After the first block (which takes a little longer), it takes N/R-epsilon
seconds to copy 1 block, where epsilon is the time between the writer's
pretending to complete the write and actually completing it.  This time
is obviously not very dependent on the block size since it is limited by
drives resources and policies (in particular, if the drive doesn't do write
caching, perhaps because write caching is not enabled, then epsilon is 0,
and if out block size is large compared with the drive's cache then the
drive won't be able to signal completion until no more than the drive's
cache size is left to do).  Thus epsilon becomes small relative to the
N/R term when N is large.  Apparently, in your case the speed drops from
59MB/sec to 35MB/sec, so with N == 1 and R == 59, epsilon is about 1/200.

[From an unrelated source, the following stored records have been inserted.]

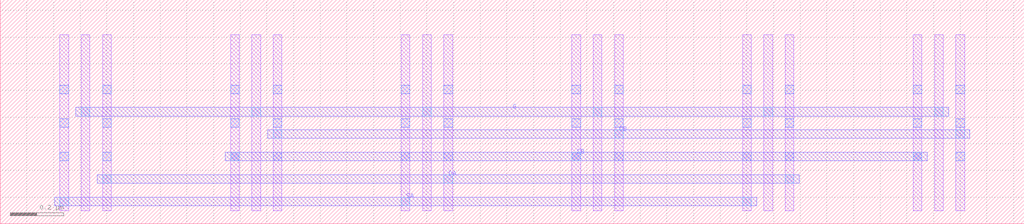
<source format=lef>
MACRO CMC_NMOS_n12_X3_Y1
  ORIGIN 0 0 ;
  FOREIGN CMC_NMOS_n12_X3_Y1 0 0 ;
  SIZE 3.8400 BY 0.8400 ;
  PIN SA
    DIRECTION INOUT ;
    USE SIGNAL ;
    PORT
      LAYER M2 ;
        RECT 0.2040 0.0680 2.8360 0.1000 ;
    END
  END SA
  PIN DA
    DIRECTION INOUT ;
    USE SIGNAL ;
    PORT
      LAYER M2 ;
        RECT 0.3640 0.1520 2.9960 0.1840 ;
    END
  END DA
  PIN SB
    DIRECTION INOUT ;
    USE SIGNAL ;
    PORT
      LAYER M2 ;
        RECT 0.8440 0.2360 3.4760 0.2680 ;
    END
  END SB
  PIN DB
    DIRECTION INOUT ;
    USE SIGNAL ;
    PORT
      LAYER M2 ;
        RECT 1.0040 0.3200 3.6360 0.3520 ;
    END
  END DB
  PIN G
    DIRECTION INOUT ;
    USE SIGNAL ;
    PORT
      LAYER M2 ;
        RECT 0.2840 0.4040 3.5560 0.4360 ;
    END
  END G
  OBS
    LAYER M1 ;
      RECT 0.3040 0.0480 0.3360 0.7080 ;
    LAYER M1 ;
      RECT 1.5840 0.0480 1.6160 0.7080 ;
    LAYER M1 ;
      RECT 2.8640 0.0480 2.8960 0.7080 ;
    LAYER M1 ;
      RECT 0.9440 0.0480 0.9760 0.7080 ;
    LAYER M1 ;
      RECT 2.2240 0.0480 2.2560 0.7080 ;
    LAYER M1 ;
      RECT 3.5040 0.0480 3.5360 0.7080 ;
    LAYER M1 ;
      RECT 0.2240 0.0480 0.2560 0.7080 ;
    LAYER M1 ;
      RECT 1.5040 0.0480 1.5360 0.7080 ;
    LAYER M1 ;
      RECT 2.7840 0.0480 2.8160 0.7080 ;
    LAYER M1 ;
      RECT 0.8640 0.0480 0.8960 0.7080 ;
    LAYER M1 ;
      RECT 2.1440 0.0480 2.1760 0.7080 ;
    LAYER M1 ;
      RECT 3.4240 0.0480 3.4560 0.7080 ;
    LAYER M1 ;
      RECT 0.3840 0.0480 0.4160 0.7080 ;
    LAYER M1 ;
      RECT 1.6640 0.0480 1.6960 0.7080 ;
    LAYER M1 ;
      RECT 2.9440 0.0480 2.9760 0.7080 ;
    LAYER M1 ;
      RECT 1.0240 0.0480 1.0560 0.7080 ;
    LAYER M1 ;
      RECT 2.3040 0.0480 2.3360 0.7080 ;
    LAYER M1 ;
      RECT 3.5840 0.0480 3.6160 0.7080 ;
    LAYER V1 ;
      RECT 0.2240 0.0680 0.2560 0.1000 ;
    LAYER V1 ;
      RECT 1.5040 0.0680 1.5360 0.1000 ;
    LAYER V1 ;
      RECT 2.7840 0.0680 2.8160 0.1000 ;
    LAYER V1 ;
      RECT 0.3840 0.1520 0.4160 0.1840 ;
    LAYER V1 ;
      RECT 1.6640 0.1520 1.6960 0.1840 ;
    LAYER V1 ;
      RECT 2.9440 0.1520 2.9760 0.1840 ;
    LAYER V1 ;
      RECT 0.8640 0.2360 0.8960 0.2680 ;
    LAYER V1 ;
      RECT 2.1440 0.2360 2.1760 0.2680 ;
    LAYER V1 ;
      RECT 3.4240 0.2360 3.4560 0.2680 ;
    LAYER V1 ;
      RECT 1.0240 0.3200 1.0560 0.3520 ;
    LAYER V1 ;
      RECT 2.3040 0.3200 2.3360 0.3520 ;
    LAYER V1 ;
      RECT 3.5840 0.3200 3.6160 0.3520 ;
    LAYER V1 ;
      RECT 0.3040 0.4040 0.3360 0.4360 ;
    LAYER V1 ;
      RECT 1.5840 0.4040 1.6160 0.4360 ;
    LAYER V1 ;
      RECT 2.8640 0.4040 2.8960 0.4360 ;
    LAYER V1 ;
      RECT 0.9440 0.4040 0.9760 0.4360 ;
    LAYER V1 ;
      RECT 2.2240 0.4040 2.2560 0.4360 ;
    LAYER V1 ;
      RECT 3.5040 0.4040 3.5360 0.4360 ;
    LAYER V0 ;
      RECT 0.2240 0.2360 0.2560 0.2680 ;
    LAYER V0 ;
      RECT 0.2240 0.3620 0.2560 0.3940 ;
    LAYER V0 ;
      RECT 0.2240 0.4880 0.2560 0.5200 ;
    LAYER V0 ;
      RECT 1.5040 0.2360 1.5360 0.2680 ;
    LAYER V0 ;
      RECT 1.5040 0.3620 1.5360 0.3940 ;
    LAYER V0 ;
      RECT 1.5040 0.4880 1.5360 0.5200 ;
    LAYER V0 ;
      RECT 2.7840 0.2360 2.8160 0.2680 ;
    LAYER V0 ;
      RECT 2.7840 0.3620 2.8160 0.3940 ;
    LAYER V0 ;
      RECT 2.7840 0.4880 2.8160 0.5200 ;
    LAYER V0 ;
      RECT 0.8640 0.2360 0.8960 0.2680 ;
    LAYER V0 ;
      RECT 0.8640 0.3620 0.8960 0.3940 ;
    LAYER V0 ;
      RECT 0.8640 0.4880 0.8960 0.5200 ;
    LAYER V0 ;
      RECT 2.1440 0.2360 2.1760 0.2680 ;
    LAYER V0 ;
      RECT 2.1440 0.3620 2.1760 0.3940 ;
    LAYER V0 ;
      RECT 2.1440 0.4880 2.1760 0.5200 ;
    LAYER V0 ;
      RECT 3.4240 0.2360 3.4560 0.2680 ;
    LAYER V0 ;
      RECT 3.4240 0.3620 3.4560 0.3940 ;
    LAYER V0 ;
      RECT 3.4240 0.4880 3.4560 0.5200 ;
    LAYER V0 ;
      RECT 0.3840 0.2360 0.4160 0.2680 ;
    LAYER V0 ;
      RECT 0.3840 0.3620 0.4160 0.3940 ;
    LAYER V0 ;
      RECT 0.3840 0.4880 0.4160 0.5200 ;
    LAYER V0 ;
      RECT 1.6640 0.2360 1.6960 0.2680 ;
    LAYER V0 ;
      RECT 1.6640 0.3620 1.6960 0.3940 ;
    LAYER V0 ;
      RECT 1.6640 0.4880 1.6960 0.5200 ;
    LAYER V0 ;
      RECT 2.9440 0.2360 2.9760 0.2680 ;
    LAYER V0 ;
      RECT 2.9440 0.3620 2.9760 0.3940 ;
    LAYER V0 ;
      RECT 2.9440 0.4880 2.9760 0.5200 ;
    LAYER V0 ;
      RECT 1.0240 0.2360 1.0560 0.2680 ;
    LAYER V0 ;
      RECT 1.0240 0.3620 1.0560 0.3940 ;
    LAYER V0 ;
      RECT 1.0240 0.4880 1.0560 0.5200 ;
    LAYER V0 ;
      RECT 2.3040 0.2360 2.3360 0.2680 ;
    LAYER V0 ;
      RECT 2.3040 0.3620 2.3360 0.3940 ;
    LAYER V0 ;
      RECT 2.3040 0.4880 2.3360 0.5200 ;
    LAYER V0 ;
      RECT 3.5840 0.2360 3.6160 0.2680 ;
    LAYER V0 ;
      RECT 3.5840 0.3620 3.6160 0.3940 ;
    LAYER V0 ;
      RECT 3.5840 0.4880 3.6160 0.5200 ;
  END
END CMC_NMOS_n12_X3_Y1

</source>
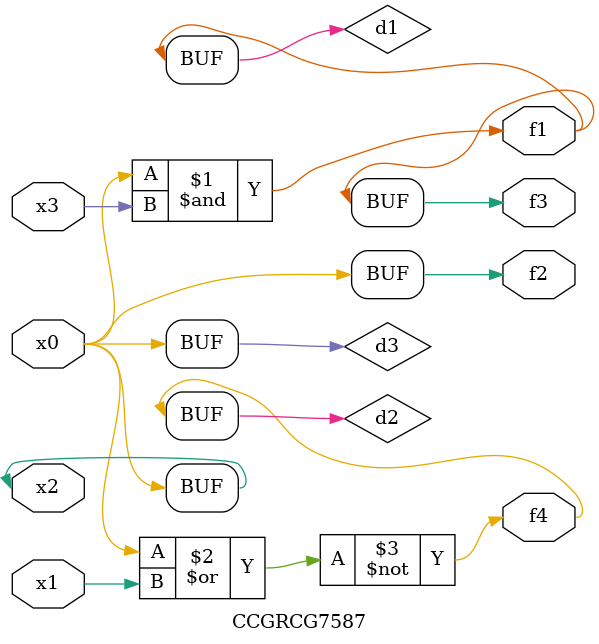
<source format=v>
module CCGRCG7587(
	input x0, x1, x2, x3,
	output f1, f2, f3, f4
);

	wire d1, d2, d3;

	and (d1, x2, x3);
	nor (d2, x0, x1);
	buf (d3, x0, x2);
	assign f1 = d1;
	assign f2 = d3;
	assign f3 = d1;
	assign f4 = d2;
endmodule

</source>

With large block sizes, the speed can be increased using asyncronous output.
There is a utility (in ports) named team that fakes async output using
separate processes.  I have never used it.  Somthing as simple as 2
dd's in a pipe should work OK.

For copying from a disk itself, a large block sizes is needed to limit the
number of seeks, and concurrent reads and writes are exactly what is not
needed (since they would give competing seeks).  The i/o must be
sequentialized, and dd does the right things for this, though the drive
might not (you would prefer epsilon == 0, since if the drive signals
write completion early then it might get confused when you flood it
with the next read and seek to start the read before it completes the
write, then thrash back and forth between writing and reading).

It is interesting that writing large sequential files to at least the
ffs file system (not mounted with -sync) in FreeBSD is slightly faster
than writing directly to the raw disk using write(2), even if the
device driver sees almost the same block sizes for these different
operations.  This is because write(2) is synchronous and sync writes
always cause idle periods (the idle periods are just much smaller for
writing data that is already in memory), while the kernel uses async
writes for data.

Bruce